(Saved data entries)
--
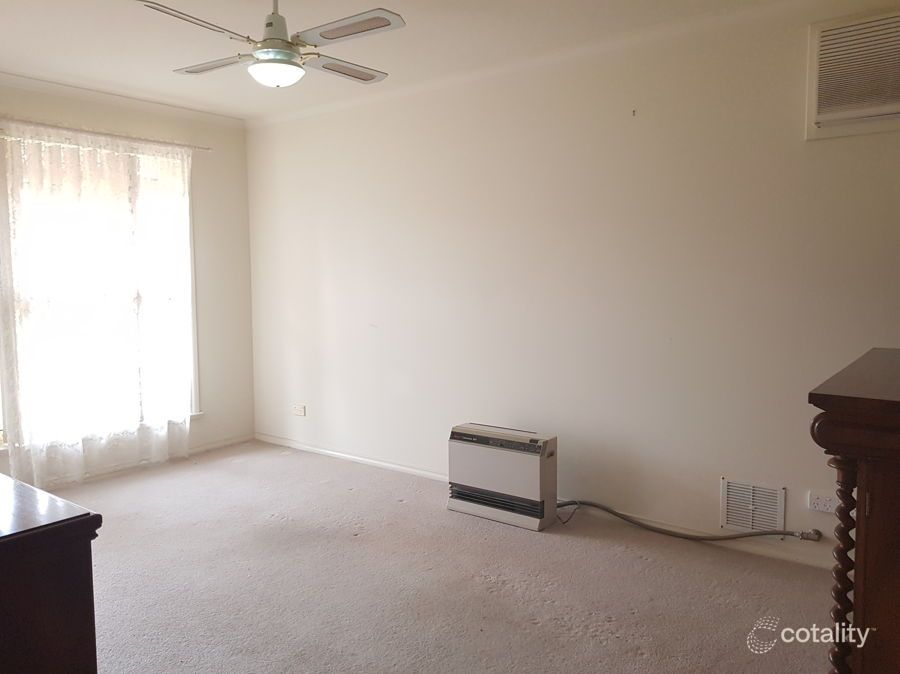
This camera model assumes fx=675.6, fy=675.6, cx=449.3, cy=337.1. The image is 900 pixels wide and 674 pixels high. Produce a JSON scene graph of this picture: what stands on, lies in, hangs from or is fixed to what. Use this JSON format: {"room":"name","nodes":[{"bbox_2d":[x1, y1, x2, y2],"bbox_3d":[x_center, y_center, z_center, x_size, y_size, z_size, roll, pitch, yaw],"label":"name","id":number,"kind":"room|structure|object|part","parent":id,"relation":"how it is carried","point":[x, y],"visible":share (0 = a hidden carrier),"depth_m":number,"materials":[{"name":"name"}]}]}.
{"room":"living room","nodes":[
{"label":"living room","id":0,"kind":"room"},
{"bbox_2d":[0,77,254,483],"bbox_3d":[-2.754,-0.289,3.918,0.157,2.503,3.762,3,6,37],"label":"left wall","id":1,"kind":"structure","parent":0,"point":[205,274],"depth_m":5.08,"materials":[{"name":"paint"}]},
{"bbox_2d":[0,131,199,451],"bbox_3d":[-2.369,-0.287,4.403,0.141,1.954,1.556,3,6,37],"label":"window","id":2,"kind":"structure","parent":1,"relation":"in","point":[194,342],"depth_m":4.55,"materials":[{"name":"glass"}]},
{"bbox_2d":[0,118,211,151],"bbox_3d":[-2.420,-1.281,4.101,0.104,0.049,1.983,3,6,37],"label":"curtain rod","id":3,"kind":"object","parent":1,"relation":"attached to","point":[198,148],"visible":0.81,"depth_m":4.29,"materials":[{"name":"metal"}]},
{"bbox_2d":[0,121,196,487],"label":"lace curtain","id":4,"kind":"object","parent":3,"relation":"hanging from","point":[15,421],"visible":0.96,"depth_m":4.27,"materials":[{"name":"white fabric"}]},
{"bbox_2d":[0,73,244,127],"bbox_3d":[-2.618,-1.501,3.817,0.059,0.065,3.320,3,6,37],"label":"crown molding","id":5,"kind":"structure","parent":1,"relation":"attached to","point":[43,84],"depth_m":4.41,"materials":[{"name":"white paint"}]},
{"bbox_2d":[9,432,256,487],"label":"baseboard","id":6,"kind":"structure","parent":1,"relation":"attached to","point":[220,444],"depth_m":4.72,"materials":[{"name":"white paint"}]},
{"bbox_2d":[0,0,790,121],"bbox_3d":[-0.613,-1.428,2.071,5.748,0.114,4.003,3,6,37],"label":"ceiling","id":7,"kind":"structure","parent":0,"point":[133,21],"depth_m":3.38,"materials":[{"name":"white paint"}]},
{"bbox_2d":[139,0,404,89],"bbox_3d":[-0.664,-1.197,2.610,0.905,0.422,0.904,-1,5,-4],"label":"ceiling fan","id":8,"kind":"object","parent":7,"relation":"hanging from","point":[271,38],"visible":0.99,"depth_m":2.54,"materials":[{"name":"white metal"}]},
{"bbox_3d":[-0.865,-1.050,2.281,0.231,0.034,0.459,3,6,38],"label":"blade","id":9,"kind":"part","parent":8,"relation":"part of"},
{"bbox_3d":[-0.961,-1.118,2.783,0.438,0.033,0.244,3,6,38],"label":"blade","id":10,"kind":"part","parent":8,"relation":"part of","materials":[{"name":"white wood"}]},
{"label":"downrod","id":11,"kind":"part","parent":8,"relation":"part of","materials":[{"name":"metal"}]},
{"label":"motor housing","id":12,"kind":"part","parent":8,"relation":"part of","materials":[{"name":"metal"}]},
{"bbox_3d":[-0.445,-1.119,2.833,0.239,0.033,0.449,3,6,38],"label":"blade","id":13,"kind":"part","parent":8,"relation":"part of","materials":[{"name":"wood"}]},
{"bbox_3d":[-0.353,-1.084,2.399,0.441,0.031,0.236,3,6,38],"label":"blade","id":14,"kind":"part","parent":8,"relation":"part of","materials":[{"name":"white"}]},
{"bbox_2d":[38,440,836,673],"bbox_3d":[-0.595,1.161,2.197,5.770,0.102,4.177,3,6,37],"label":"carpet floor","id":15,"kind":"structure","parent":0,"point":[632,659],"depth_m":2.86,"materials":[{"name":"beige carpet"}]},
{"bbox_2d":[0,472,103,673],"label":"wooden cabinet","id":16,"kind":"object","parent":15,"relation":"on","point":[41,623],"visible":1,"depth_m":1.34,"materials":[{"name":"brown wood"}]},
{"bbox_2d":[446,422,557,531],"bbox_3d":[0.288,0.734,3.667,0.608,0.467,0.221,3,6,37],"label":"gas heater","id":17,"kind":"object","parent":15,"relation":"on","point":[518,446],"visible":0.98,"depth_m":3.56,"materials":[{"name":"white metal"}]},
{"bbox_2d":[555,499,820,541],"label":"gas hose","id":18,"kind":"object","parent":17,"relation":"attached to","point":[623,518],"visible":0.96,"depth_m":3.33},
{"bbox_2d":[808,347,899,673],"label":"wooden cabinet","id":19,"kind":"object","parent":15,"relation":"on","point":[891,403],"visible":0.99,"depth_m":1.19,"materials":[{"name":"brown wood"}]},
{"bbox_2d":[244,0,899,572],"bbox_3d":[0.593,-0.288,3.780,5.538,2.502,0.169,3,6,37],"label":"right wall","id":20,"kind":"structure","parent":0,"point":[817,150],"depth_m":3.54,"materials":[{"name":"white paint"}]},
{"bbox_2d":[292,404,305,416],"bbox_3d":[-1.131,0.545,5.067,0.119,0.078,0.012,3,6,37],"label":"wall socket","id":21,"kind":"object","parent":20,"relation":"attached to","point":[299,412],"visible":0.99,"depth_m":5.06,"materials":[{"name":"white plastic"}]},
{"bbox_2d":[254,433,836,571],"bbox_3d":[0.513,0.924,3.853,5.125,0.074,0.015,3,6,37],"label":"baseboard","id":22,"kind":"structure","parent":20,"relation":"attached to","point":[278,442],"depth_m":3.73,"materials":[{"name":"white paint"}]},
{"bbox_2d":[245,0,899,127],"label":"crown molding","id":23,"kind":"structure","parent":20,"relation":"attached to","point":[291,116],"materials":[{"name":"white paint"}]},
{"bbox_2d":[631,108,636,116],"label":"wall hook","id":24,"kind":"object","parent":20,"relation":"attached to","point":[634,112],"visible":0.98,"depth_m":3.36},
{"bbox_2d":[721,478,786,533],"bbox_3d":[1.424,0.793,3.171,0.263,0.244,0.014,3,6,37],"label":"wall vent","id":25,"kind":"object","parent":20,"relation":"attached to","point":[777,495],"visible":0.99,"depth_m":3.17,"materials":[{"name":"white metal"}]},
{"bbox_2d":[807,492,836,513],"bbox_3d":[1.649,0.732,2.980,0.117,0.078,0.010,3,6,37],"label":"wall socket","id":26,"kind":"object","parent":20,"relation":"attached to","point":[828,505],"visible":0.96,"depth_m":2.98,"materials":[{"name":"white plastic"}]},
{"bbox_2d":[805,8,899,139],"bbox_3d":[1.783,-1.061,2.671,0.675,0.468,0.080,3,6,37],"label":"air conditioner","id":27,"kind":"object","parent":20,"relation":"attached to","point":[893,104],"visible":1,"depth_m":2.75,"materials":[{"name":"white plastic"}]}
]}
--
● **Directions for this task**: Take every record and copy it word for word, dropping the pictures.

● **Result of this task**:
This camera model assumes fx=675.6, fy=675.6, cx=449.3, cy=337.1. The image is 900 pixels wide and 674 pixels high. Produce a JSON scene graph of this picture: what stands on, lies in, hangs from or is fixed to what. Use this JSON format: {"room":"name","nodes":[{"bbox_2d":[x1, y1, x2, y2],"bbox_3d":[x_center, y_center, z_center, x_size, y_size, z_size, roll, pitch, yaw],"label":"name","id":number,"kind":"room|structure|object|part","parent":id,"relation":"how it is carried","point":[x, y],"visible":share (0 = a hidden carrier),"depth_m":number,"materials":[{"name":"name"}]}]}.
{"room":"living room","nodes":[
{"label":"living room","id":0,"kind":"room"},
{"bbox_2d":[0,77,254,483],"bbox_3d":[-2.754,-0.289,3.918,0.157,2.503,3.762,3,6,37],"label":"left wall","id":1,"kind":"structure","parent":0,"point":[205,274],"depth_m":5.08,"materials":[{"name":"paint"}]},
{"bbox_2d":[0,131,199,451],"bbox_3d":[-2.369,-0.287,4.403,0.141,1.954,1.556,3,6,37],"label":"window","id":2,"kind":"structure","parent":1,"relation":"in","point":[194,342],"depth_m":4.55,"materials":[{"name":"glass"}]},
{"bbox_2d":[0,118,211,151],"bbox_3d":[-2.420,-1.281,4.101,0.104,0.049,1.983,3,6,37],"label":"curtain rod","id":3,"kind":"object","parent":1,"relation":"attached to","point":[198,148],"visible":0.81,"depth_m":4.29,"materials":[{"name":"metal"}]},
{"bbox_2d":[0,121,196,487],"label":"lace curtain","id":4,"kind":"object","parent":3,"relation":"hanging from","point":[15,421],"visible":0.96,"depth_m":4.27,"materials":[{"name":"white fabric"}]},
{"bbox_2d":[0,73,244,127],"bbox_3d":[-2.618,-1.501,3.817,0.059,0.065,3.320,3,6,37],"label":"crown molding","id":5,"kind":"structure","parent":1,"relation":"attached to","point":[43,84],"depth_m":4.41,"materials":[{"name":"white paint"}]},
{"bbox_2d":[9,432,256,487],"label":"baseboard","id":6,"kind":"structure","parent":1,"relation":"attached to","point":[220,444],"depth_m":4.72,"materials":[{"name":"white paint"}]},
{"bbox_2d":[0,0,790,121],"bbox_3d":[-0.613,-1.428,2.071,5.748,0.114,4.003,3,6,37],"label":"ceiling","id":7,"kind":"structure","parent":0,"point":[133,21],"depth_m":3.38,"materials":[{"name":"white paint"}]},
{"bbox_2d":[139,0,404,89],"bbox_3d":[-0.664,-1.197,2.610,0.905,0.422,0.904,-1,5,-4],"label":"ceiling fan","id":8,"kind":"object","parent":7,"relation":"hanging from","point":[271,38],"visible":0.99,"depth_m":2.54,"materials":[{"name":"white metal"}]},
{"bbox_3d":[-0.865,-1.050,2.281,0.231,0.034,0.459,3,6,38],"label":"blade","id":9,"kind":"part","parent":8,"relation":"part of"},
{"bbox_3d":[-0.961,-1.118,2.783,0.438,0.033,0.244,3,6,38],"label":"blade","id":10,"kind":"part","parent":8,"relation":"part of","materials":[{"name":"white wood"}]},
{"label":"downrod","id":11,"kind":"part","parent":8,"relation":"part of","materials":[{"name":"metal"}]},
{"label":"motor housing","id":12,"kind":"part","parent":8,"relation":"part of","materials":[{"name":"metal"}]},
{"bbox_3d":[-0.445,-1.119,2.833,0.239,0.033,0.449,3,6,38],"label":"blade","id":13,"kind":"part","parent":8,"relation":"part of","materials":[{"name":"wood"}]},
{"bbox_3d":[-0.353,-1.084,2.399,0.441,0.031,0.236,3,6,38],"label":"blade","id":14,"kind":"part","parent":8,"relation":"part of","materials":[{"name":"white"}]},
{"bbox_2d":[38,440,836,673],"bbox_3d":[-0.595,1.161,2.197,5.770,0.102,4.177,3,6,37],"label":"carpet floor","id":15,"kind":"structure","parent":0,"point":[632,659],"depth_m":2.86,"materials":[{"name":"beige carpet"}]},
{"bbox_2d":[0,472,103,673],"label":"wooden cabinet","id":16,"kind":"object","parent":15,"relation":"on","point":[41,623],"visible":1,"depth_m":1.34,"materials":[{"name":"brown wood"}]},
{"bbox_2d":[446,422,557,531],"bbox_3d":[0.288,0.734,3.667,0.608,0.467,0.221,3,6,37],"label":"gas heater","id":17,"kind":"object","parent":15,"relation":"on","point":[518,446],"visible":0.98,"depth_m":3.56,"materials":[{"name":"white metal"}]},
{"bbox_2d":[555,499,820,541],"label":"gas hose","id":18,"kind":"object","parent":17,"relation":"attached to","point":[623,518],"visible":0.96,"depth_m":3.33},
{"bbox_2d":[808,347,899,673],"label":"wooden cabinet","id":19,"kind":"object","parent":15,"relation":"on","point":[891,403],"visible":0.99,"depth_m":1.19,"materials":[{"name":"brown wood"}]},
{"bbox_2d":[244,0,899,572],"bbox_3d":[0.593,-0.288,3.780,5.538,2.502,0.169,3,6,37],"label":"right wall","id":20,"kind":"structure","parent":0,"point":[817,150],"depth_m":3.54,"materials":[{"name":"white paint"}]},
{"bbox_2d":[292,404,305,416],"bbox_3d":[-1.131,0.545,5.067,0.119,0.078,0.012,3,6,37],"label":"wall socket","id":21,"kind":"object","parent":20,"relation":"attached to","point":[299,412],"visible":0.99,"depth_m":5.06,"materials":[{"name":"white plastic"}]},
{"bbox_2d":[254,433,836,571],"bbox_3d":[0.513,0.924,3.853,5.125,0.074,0.015,3,6,37],"label":"baseboard","id":22,"kind":"structure","parent":20,"relation":"attached to","point":[278,442],"depth_m":3.73,"materials":[{"name":"white paint"}]},
{"bbox_2d":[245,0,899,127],"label":"crown molding","id":23,"kind":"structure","parent":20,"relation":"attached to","point":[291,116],"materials":[{"name":"white paint"}]},
{"bbox_2d":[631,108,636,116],"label":"wall hook","id":24,"kind":"object","parent":20,"relation":"attached to","point":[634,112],"visible":0.98,"depth_m":3.36},
{"bbox_2d":[721,478,786,533],"bbox_3d":[1.424,0.793,3.171,0.263,0.244,0.014,3,6,37],"label":"wall vent","id":25,"kind":"object","parent":20,"relation":"attached to","point":[777,495],"visible":0.99,"depth_m":3.17,"materials":[{"name":"white metal"}]},
{"bbox_2d":[807,492,836,513],"bbox_3d":[1.649,0.732,2.980,0.117,0.078,0.010,3,6,37],"label":"wall socket","id":26,"kind":"object","parent":20,"relation":"attached to","point":[828,505],"visible":0.96,"depth_m":2.98,"materials":[{"name":"white plastic"}]},
{"bbox_2d":[805,8,899,139],"bbox_3d":[1.783,-1.061,2.671,0.675,0.468,0.080,3,6,37],"label":"air conditioner","id":27,"kind":"object","parent":20,"relation":"attached to","point":[893,104],"visible":1,"depth_m":2.75,"materials":[{"name":"white plastic"}]}
]}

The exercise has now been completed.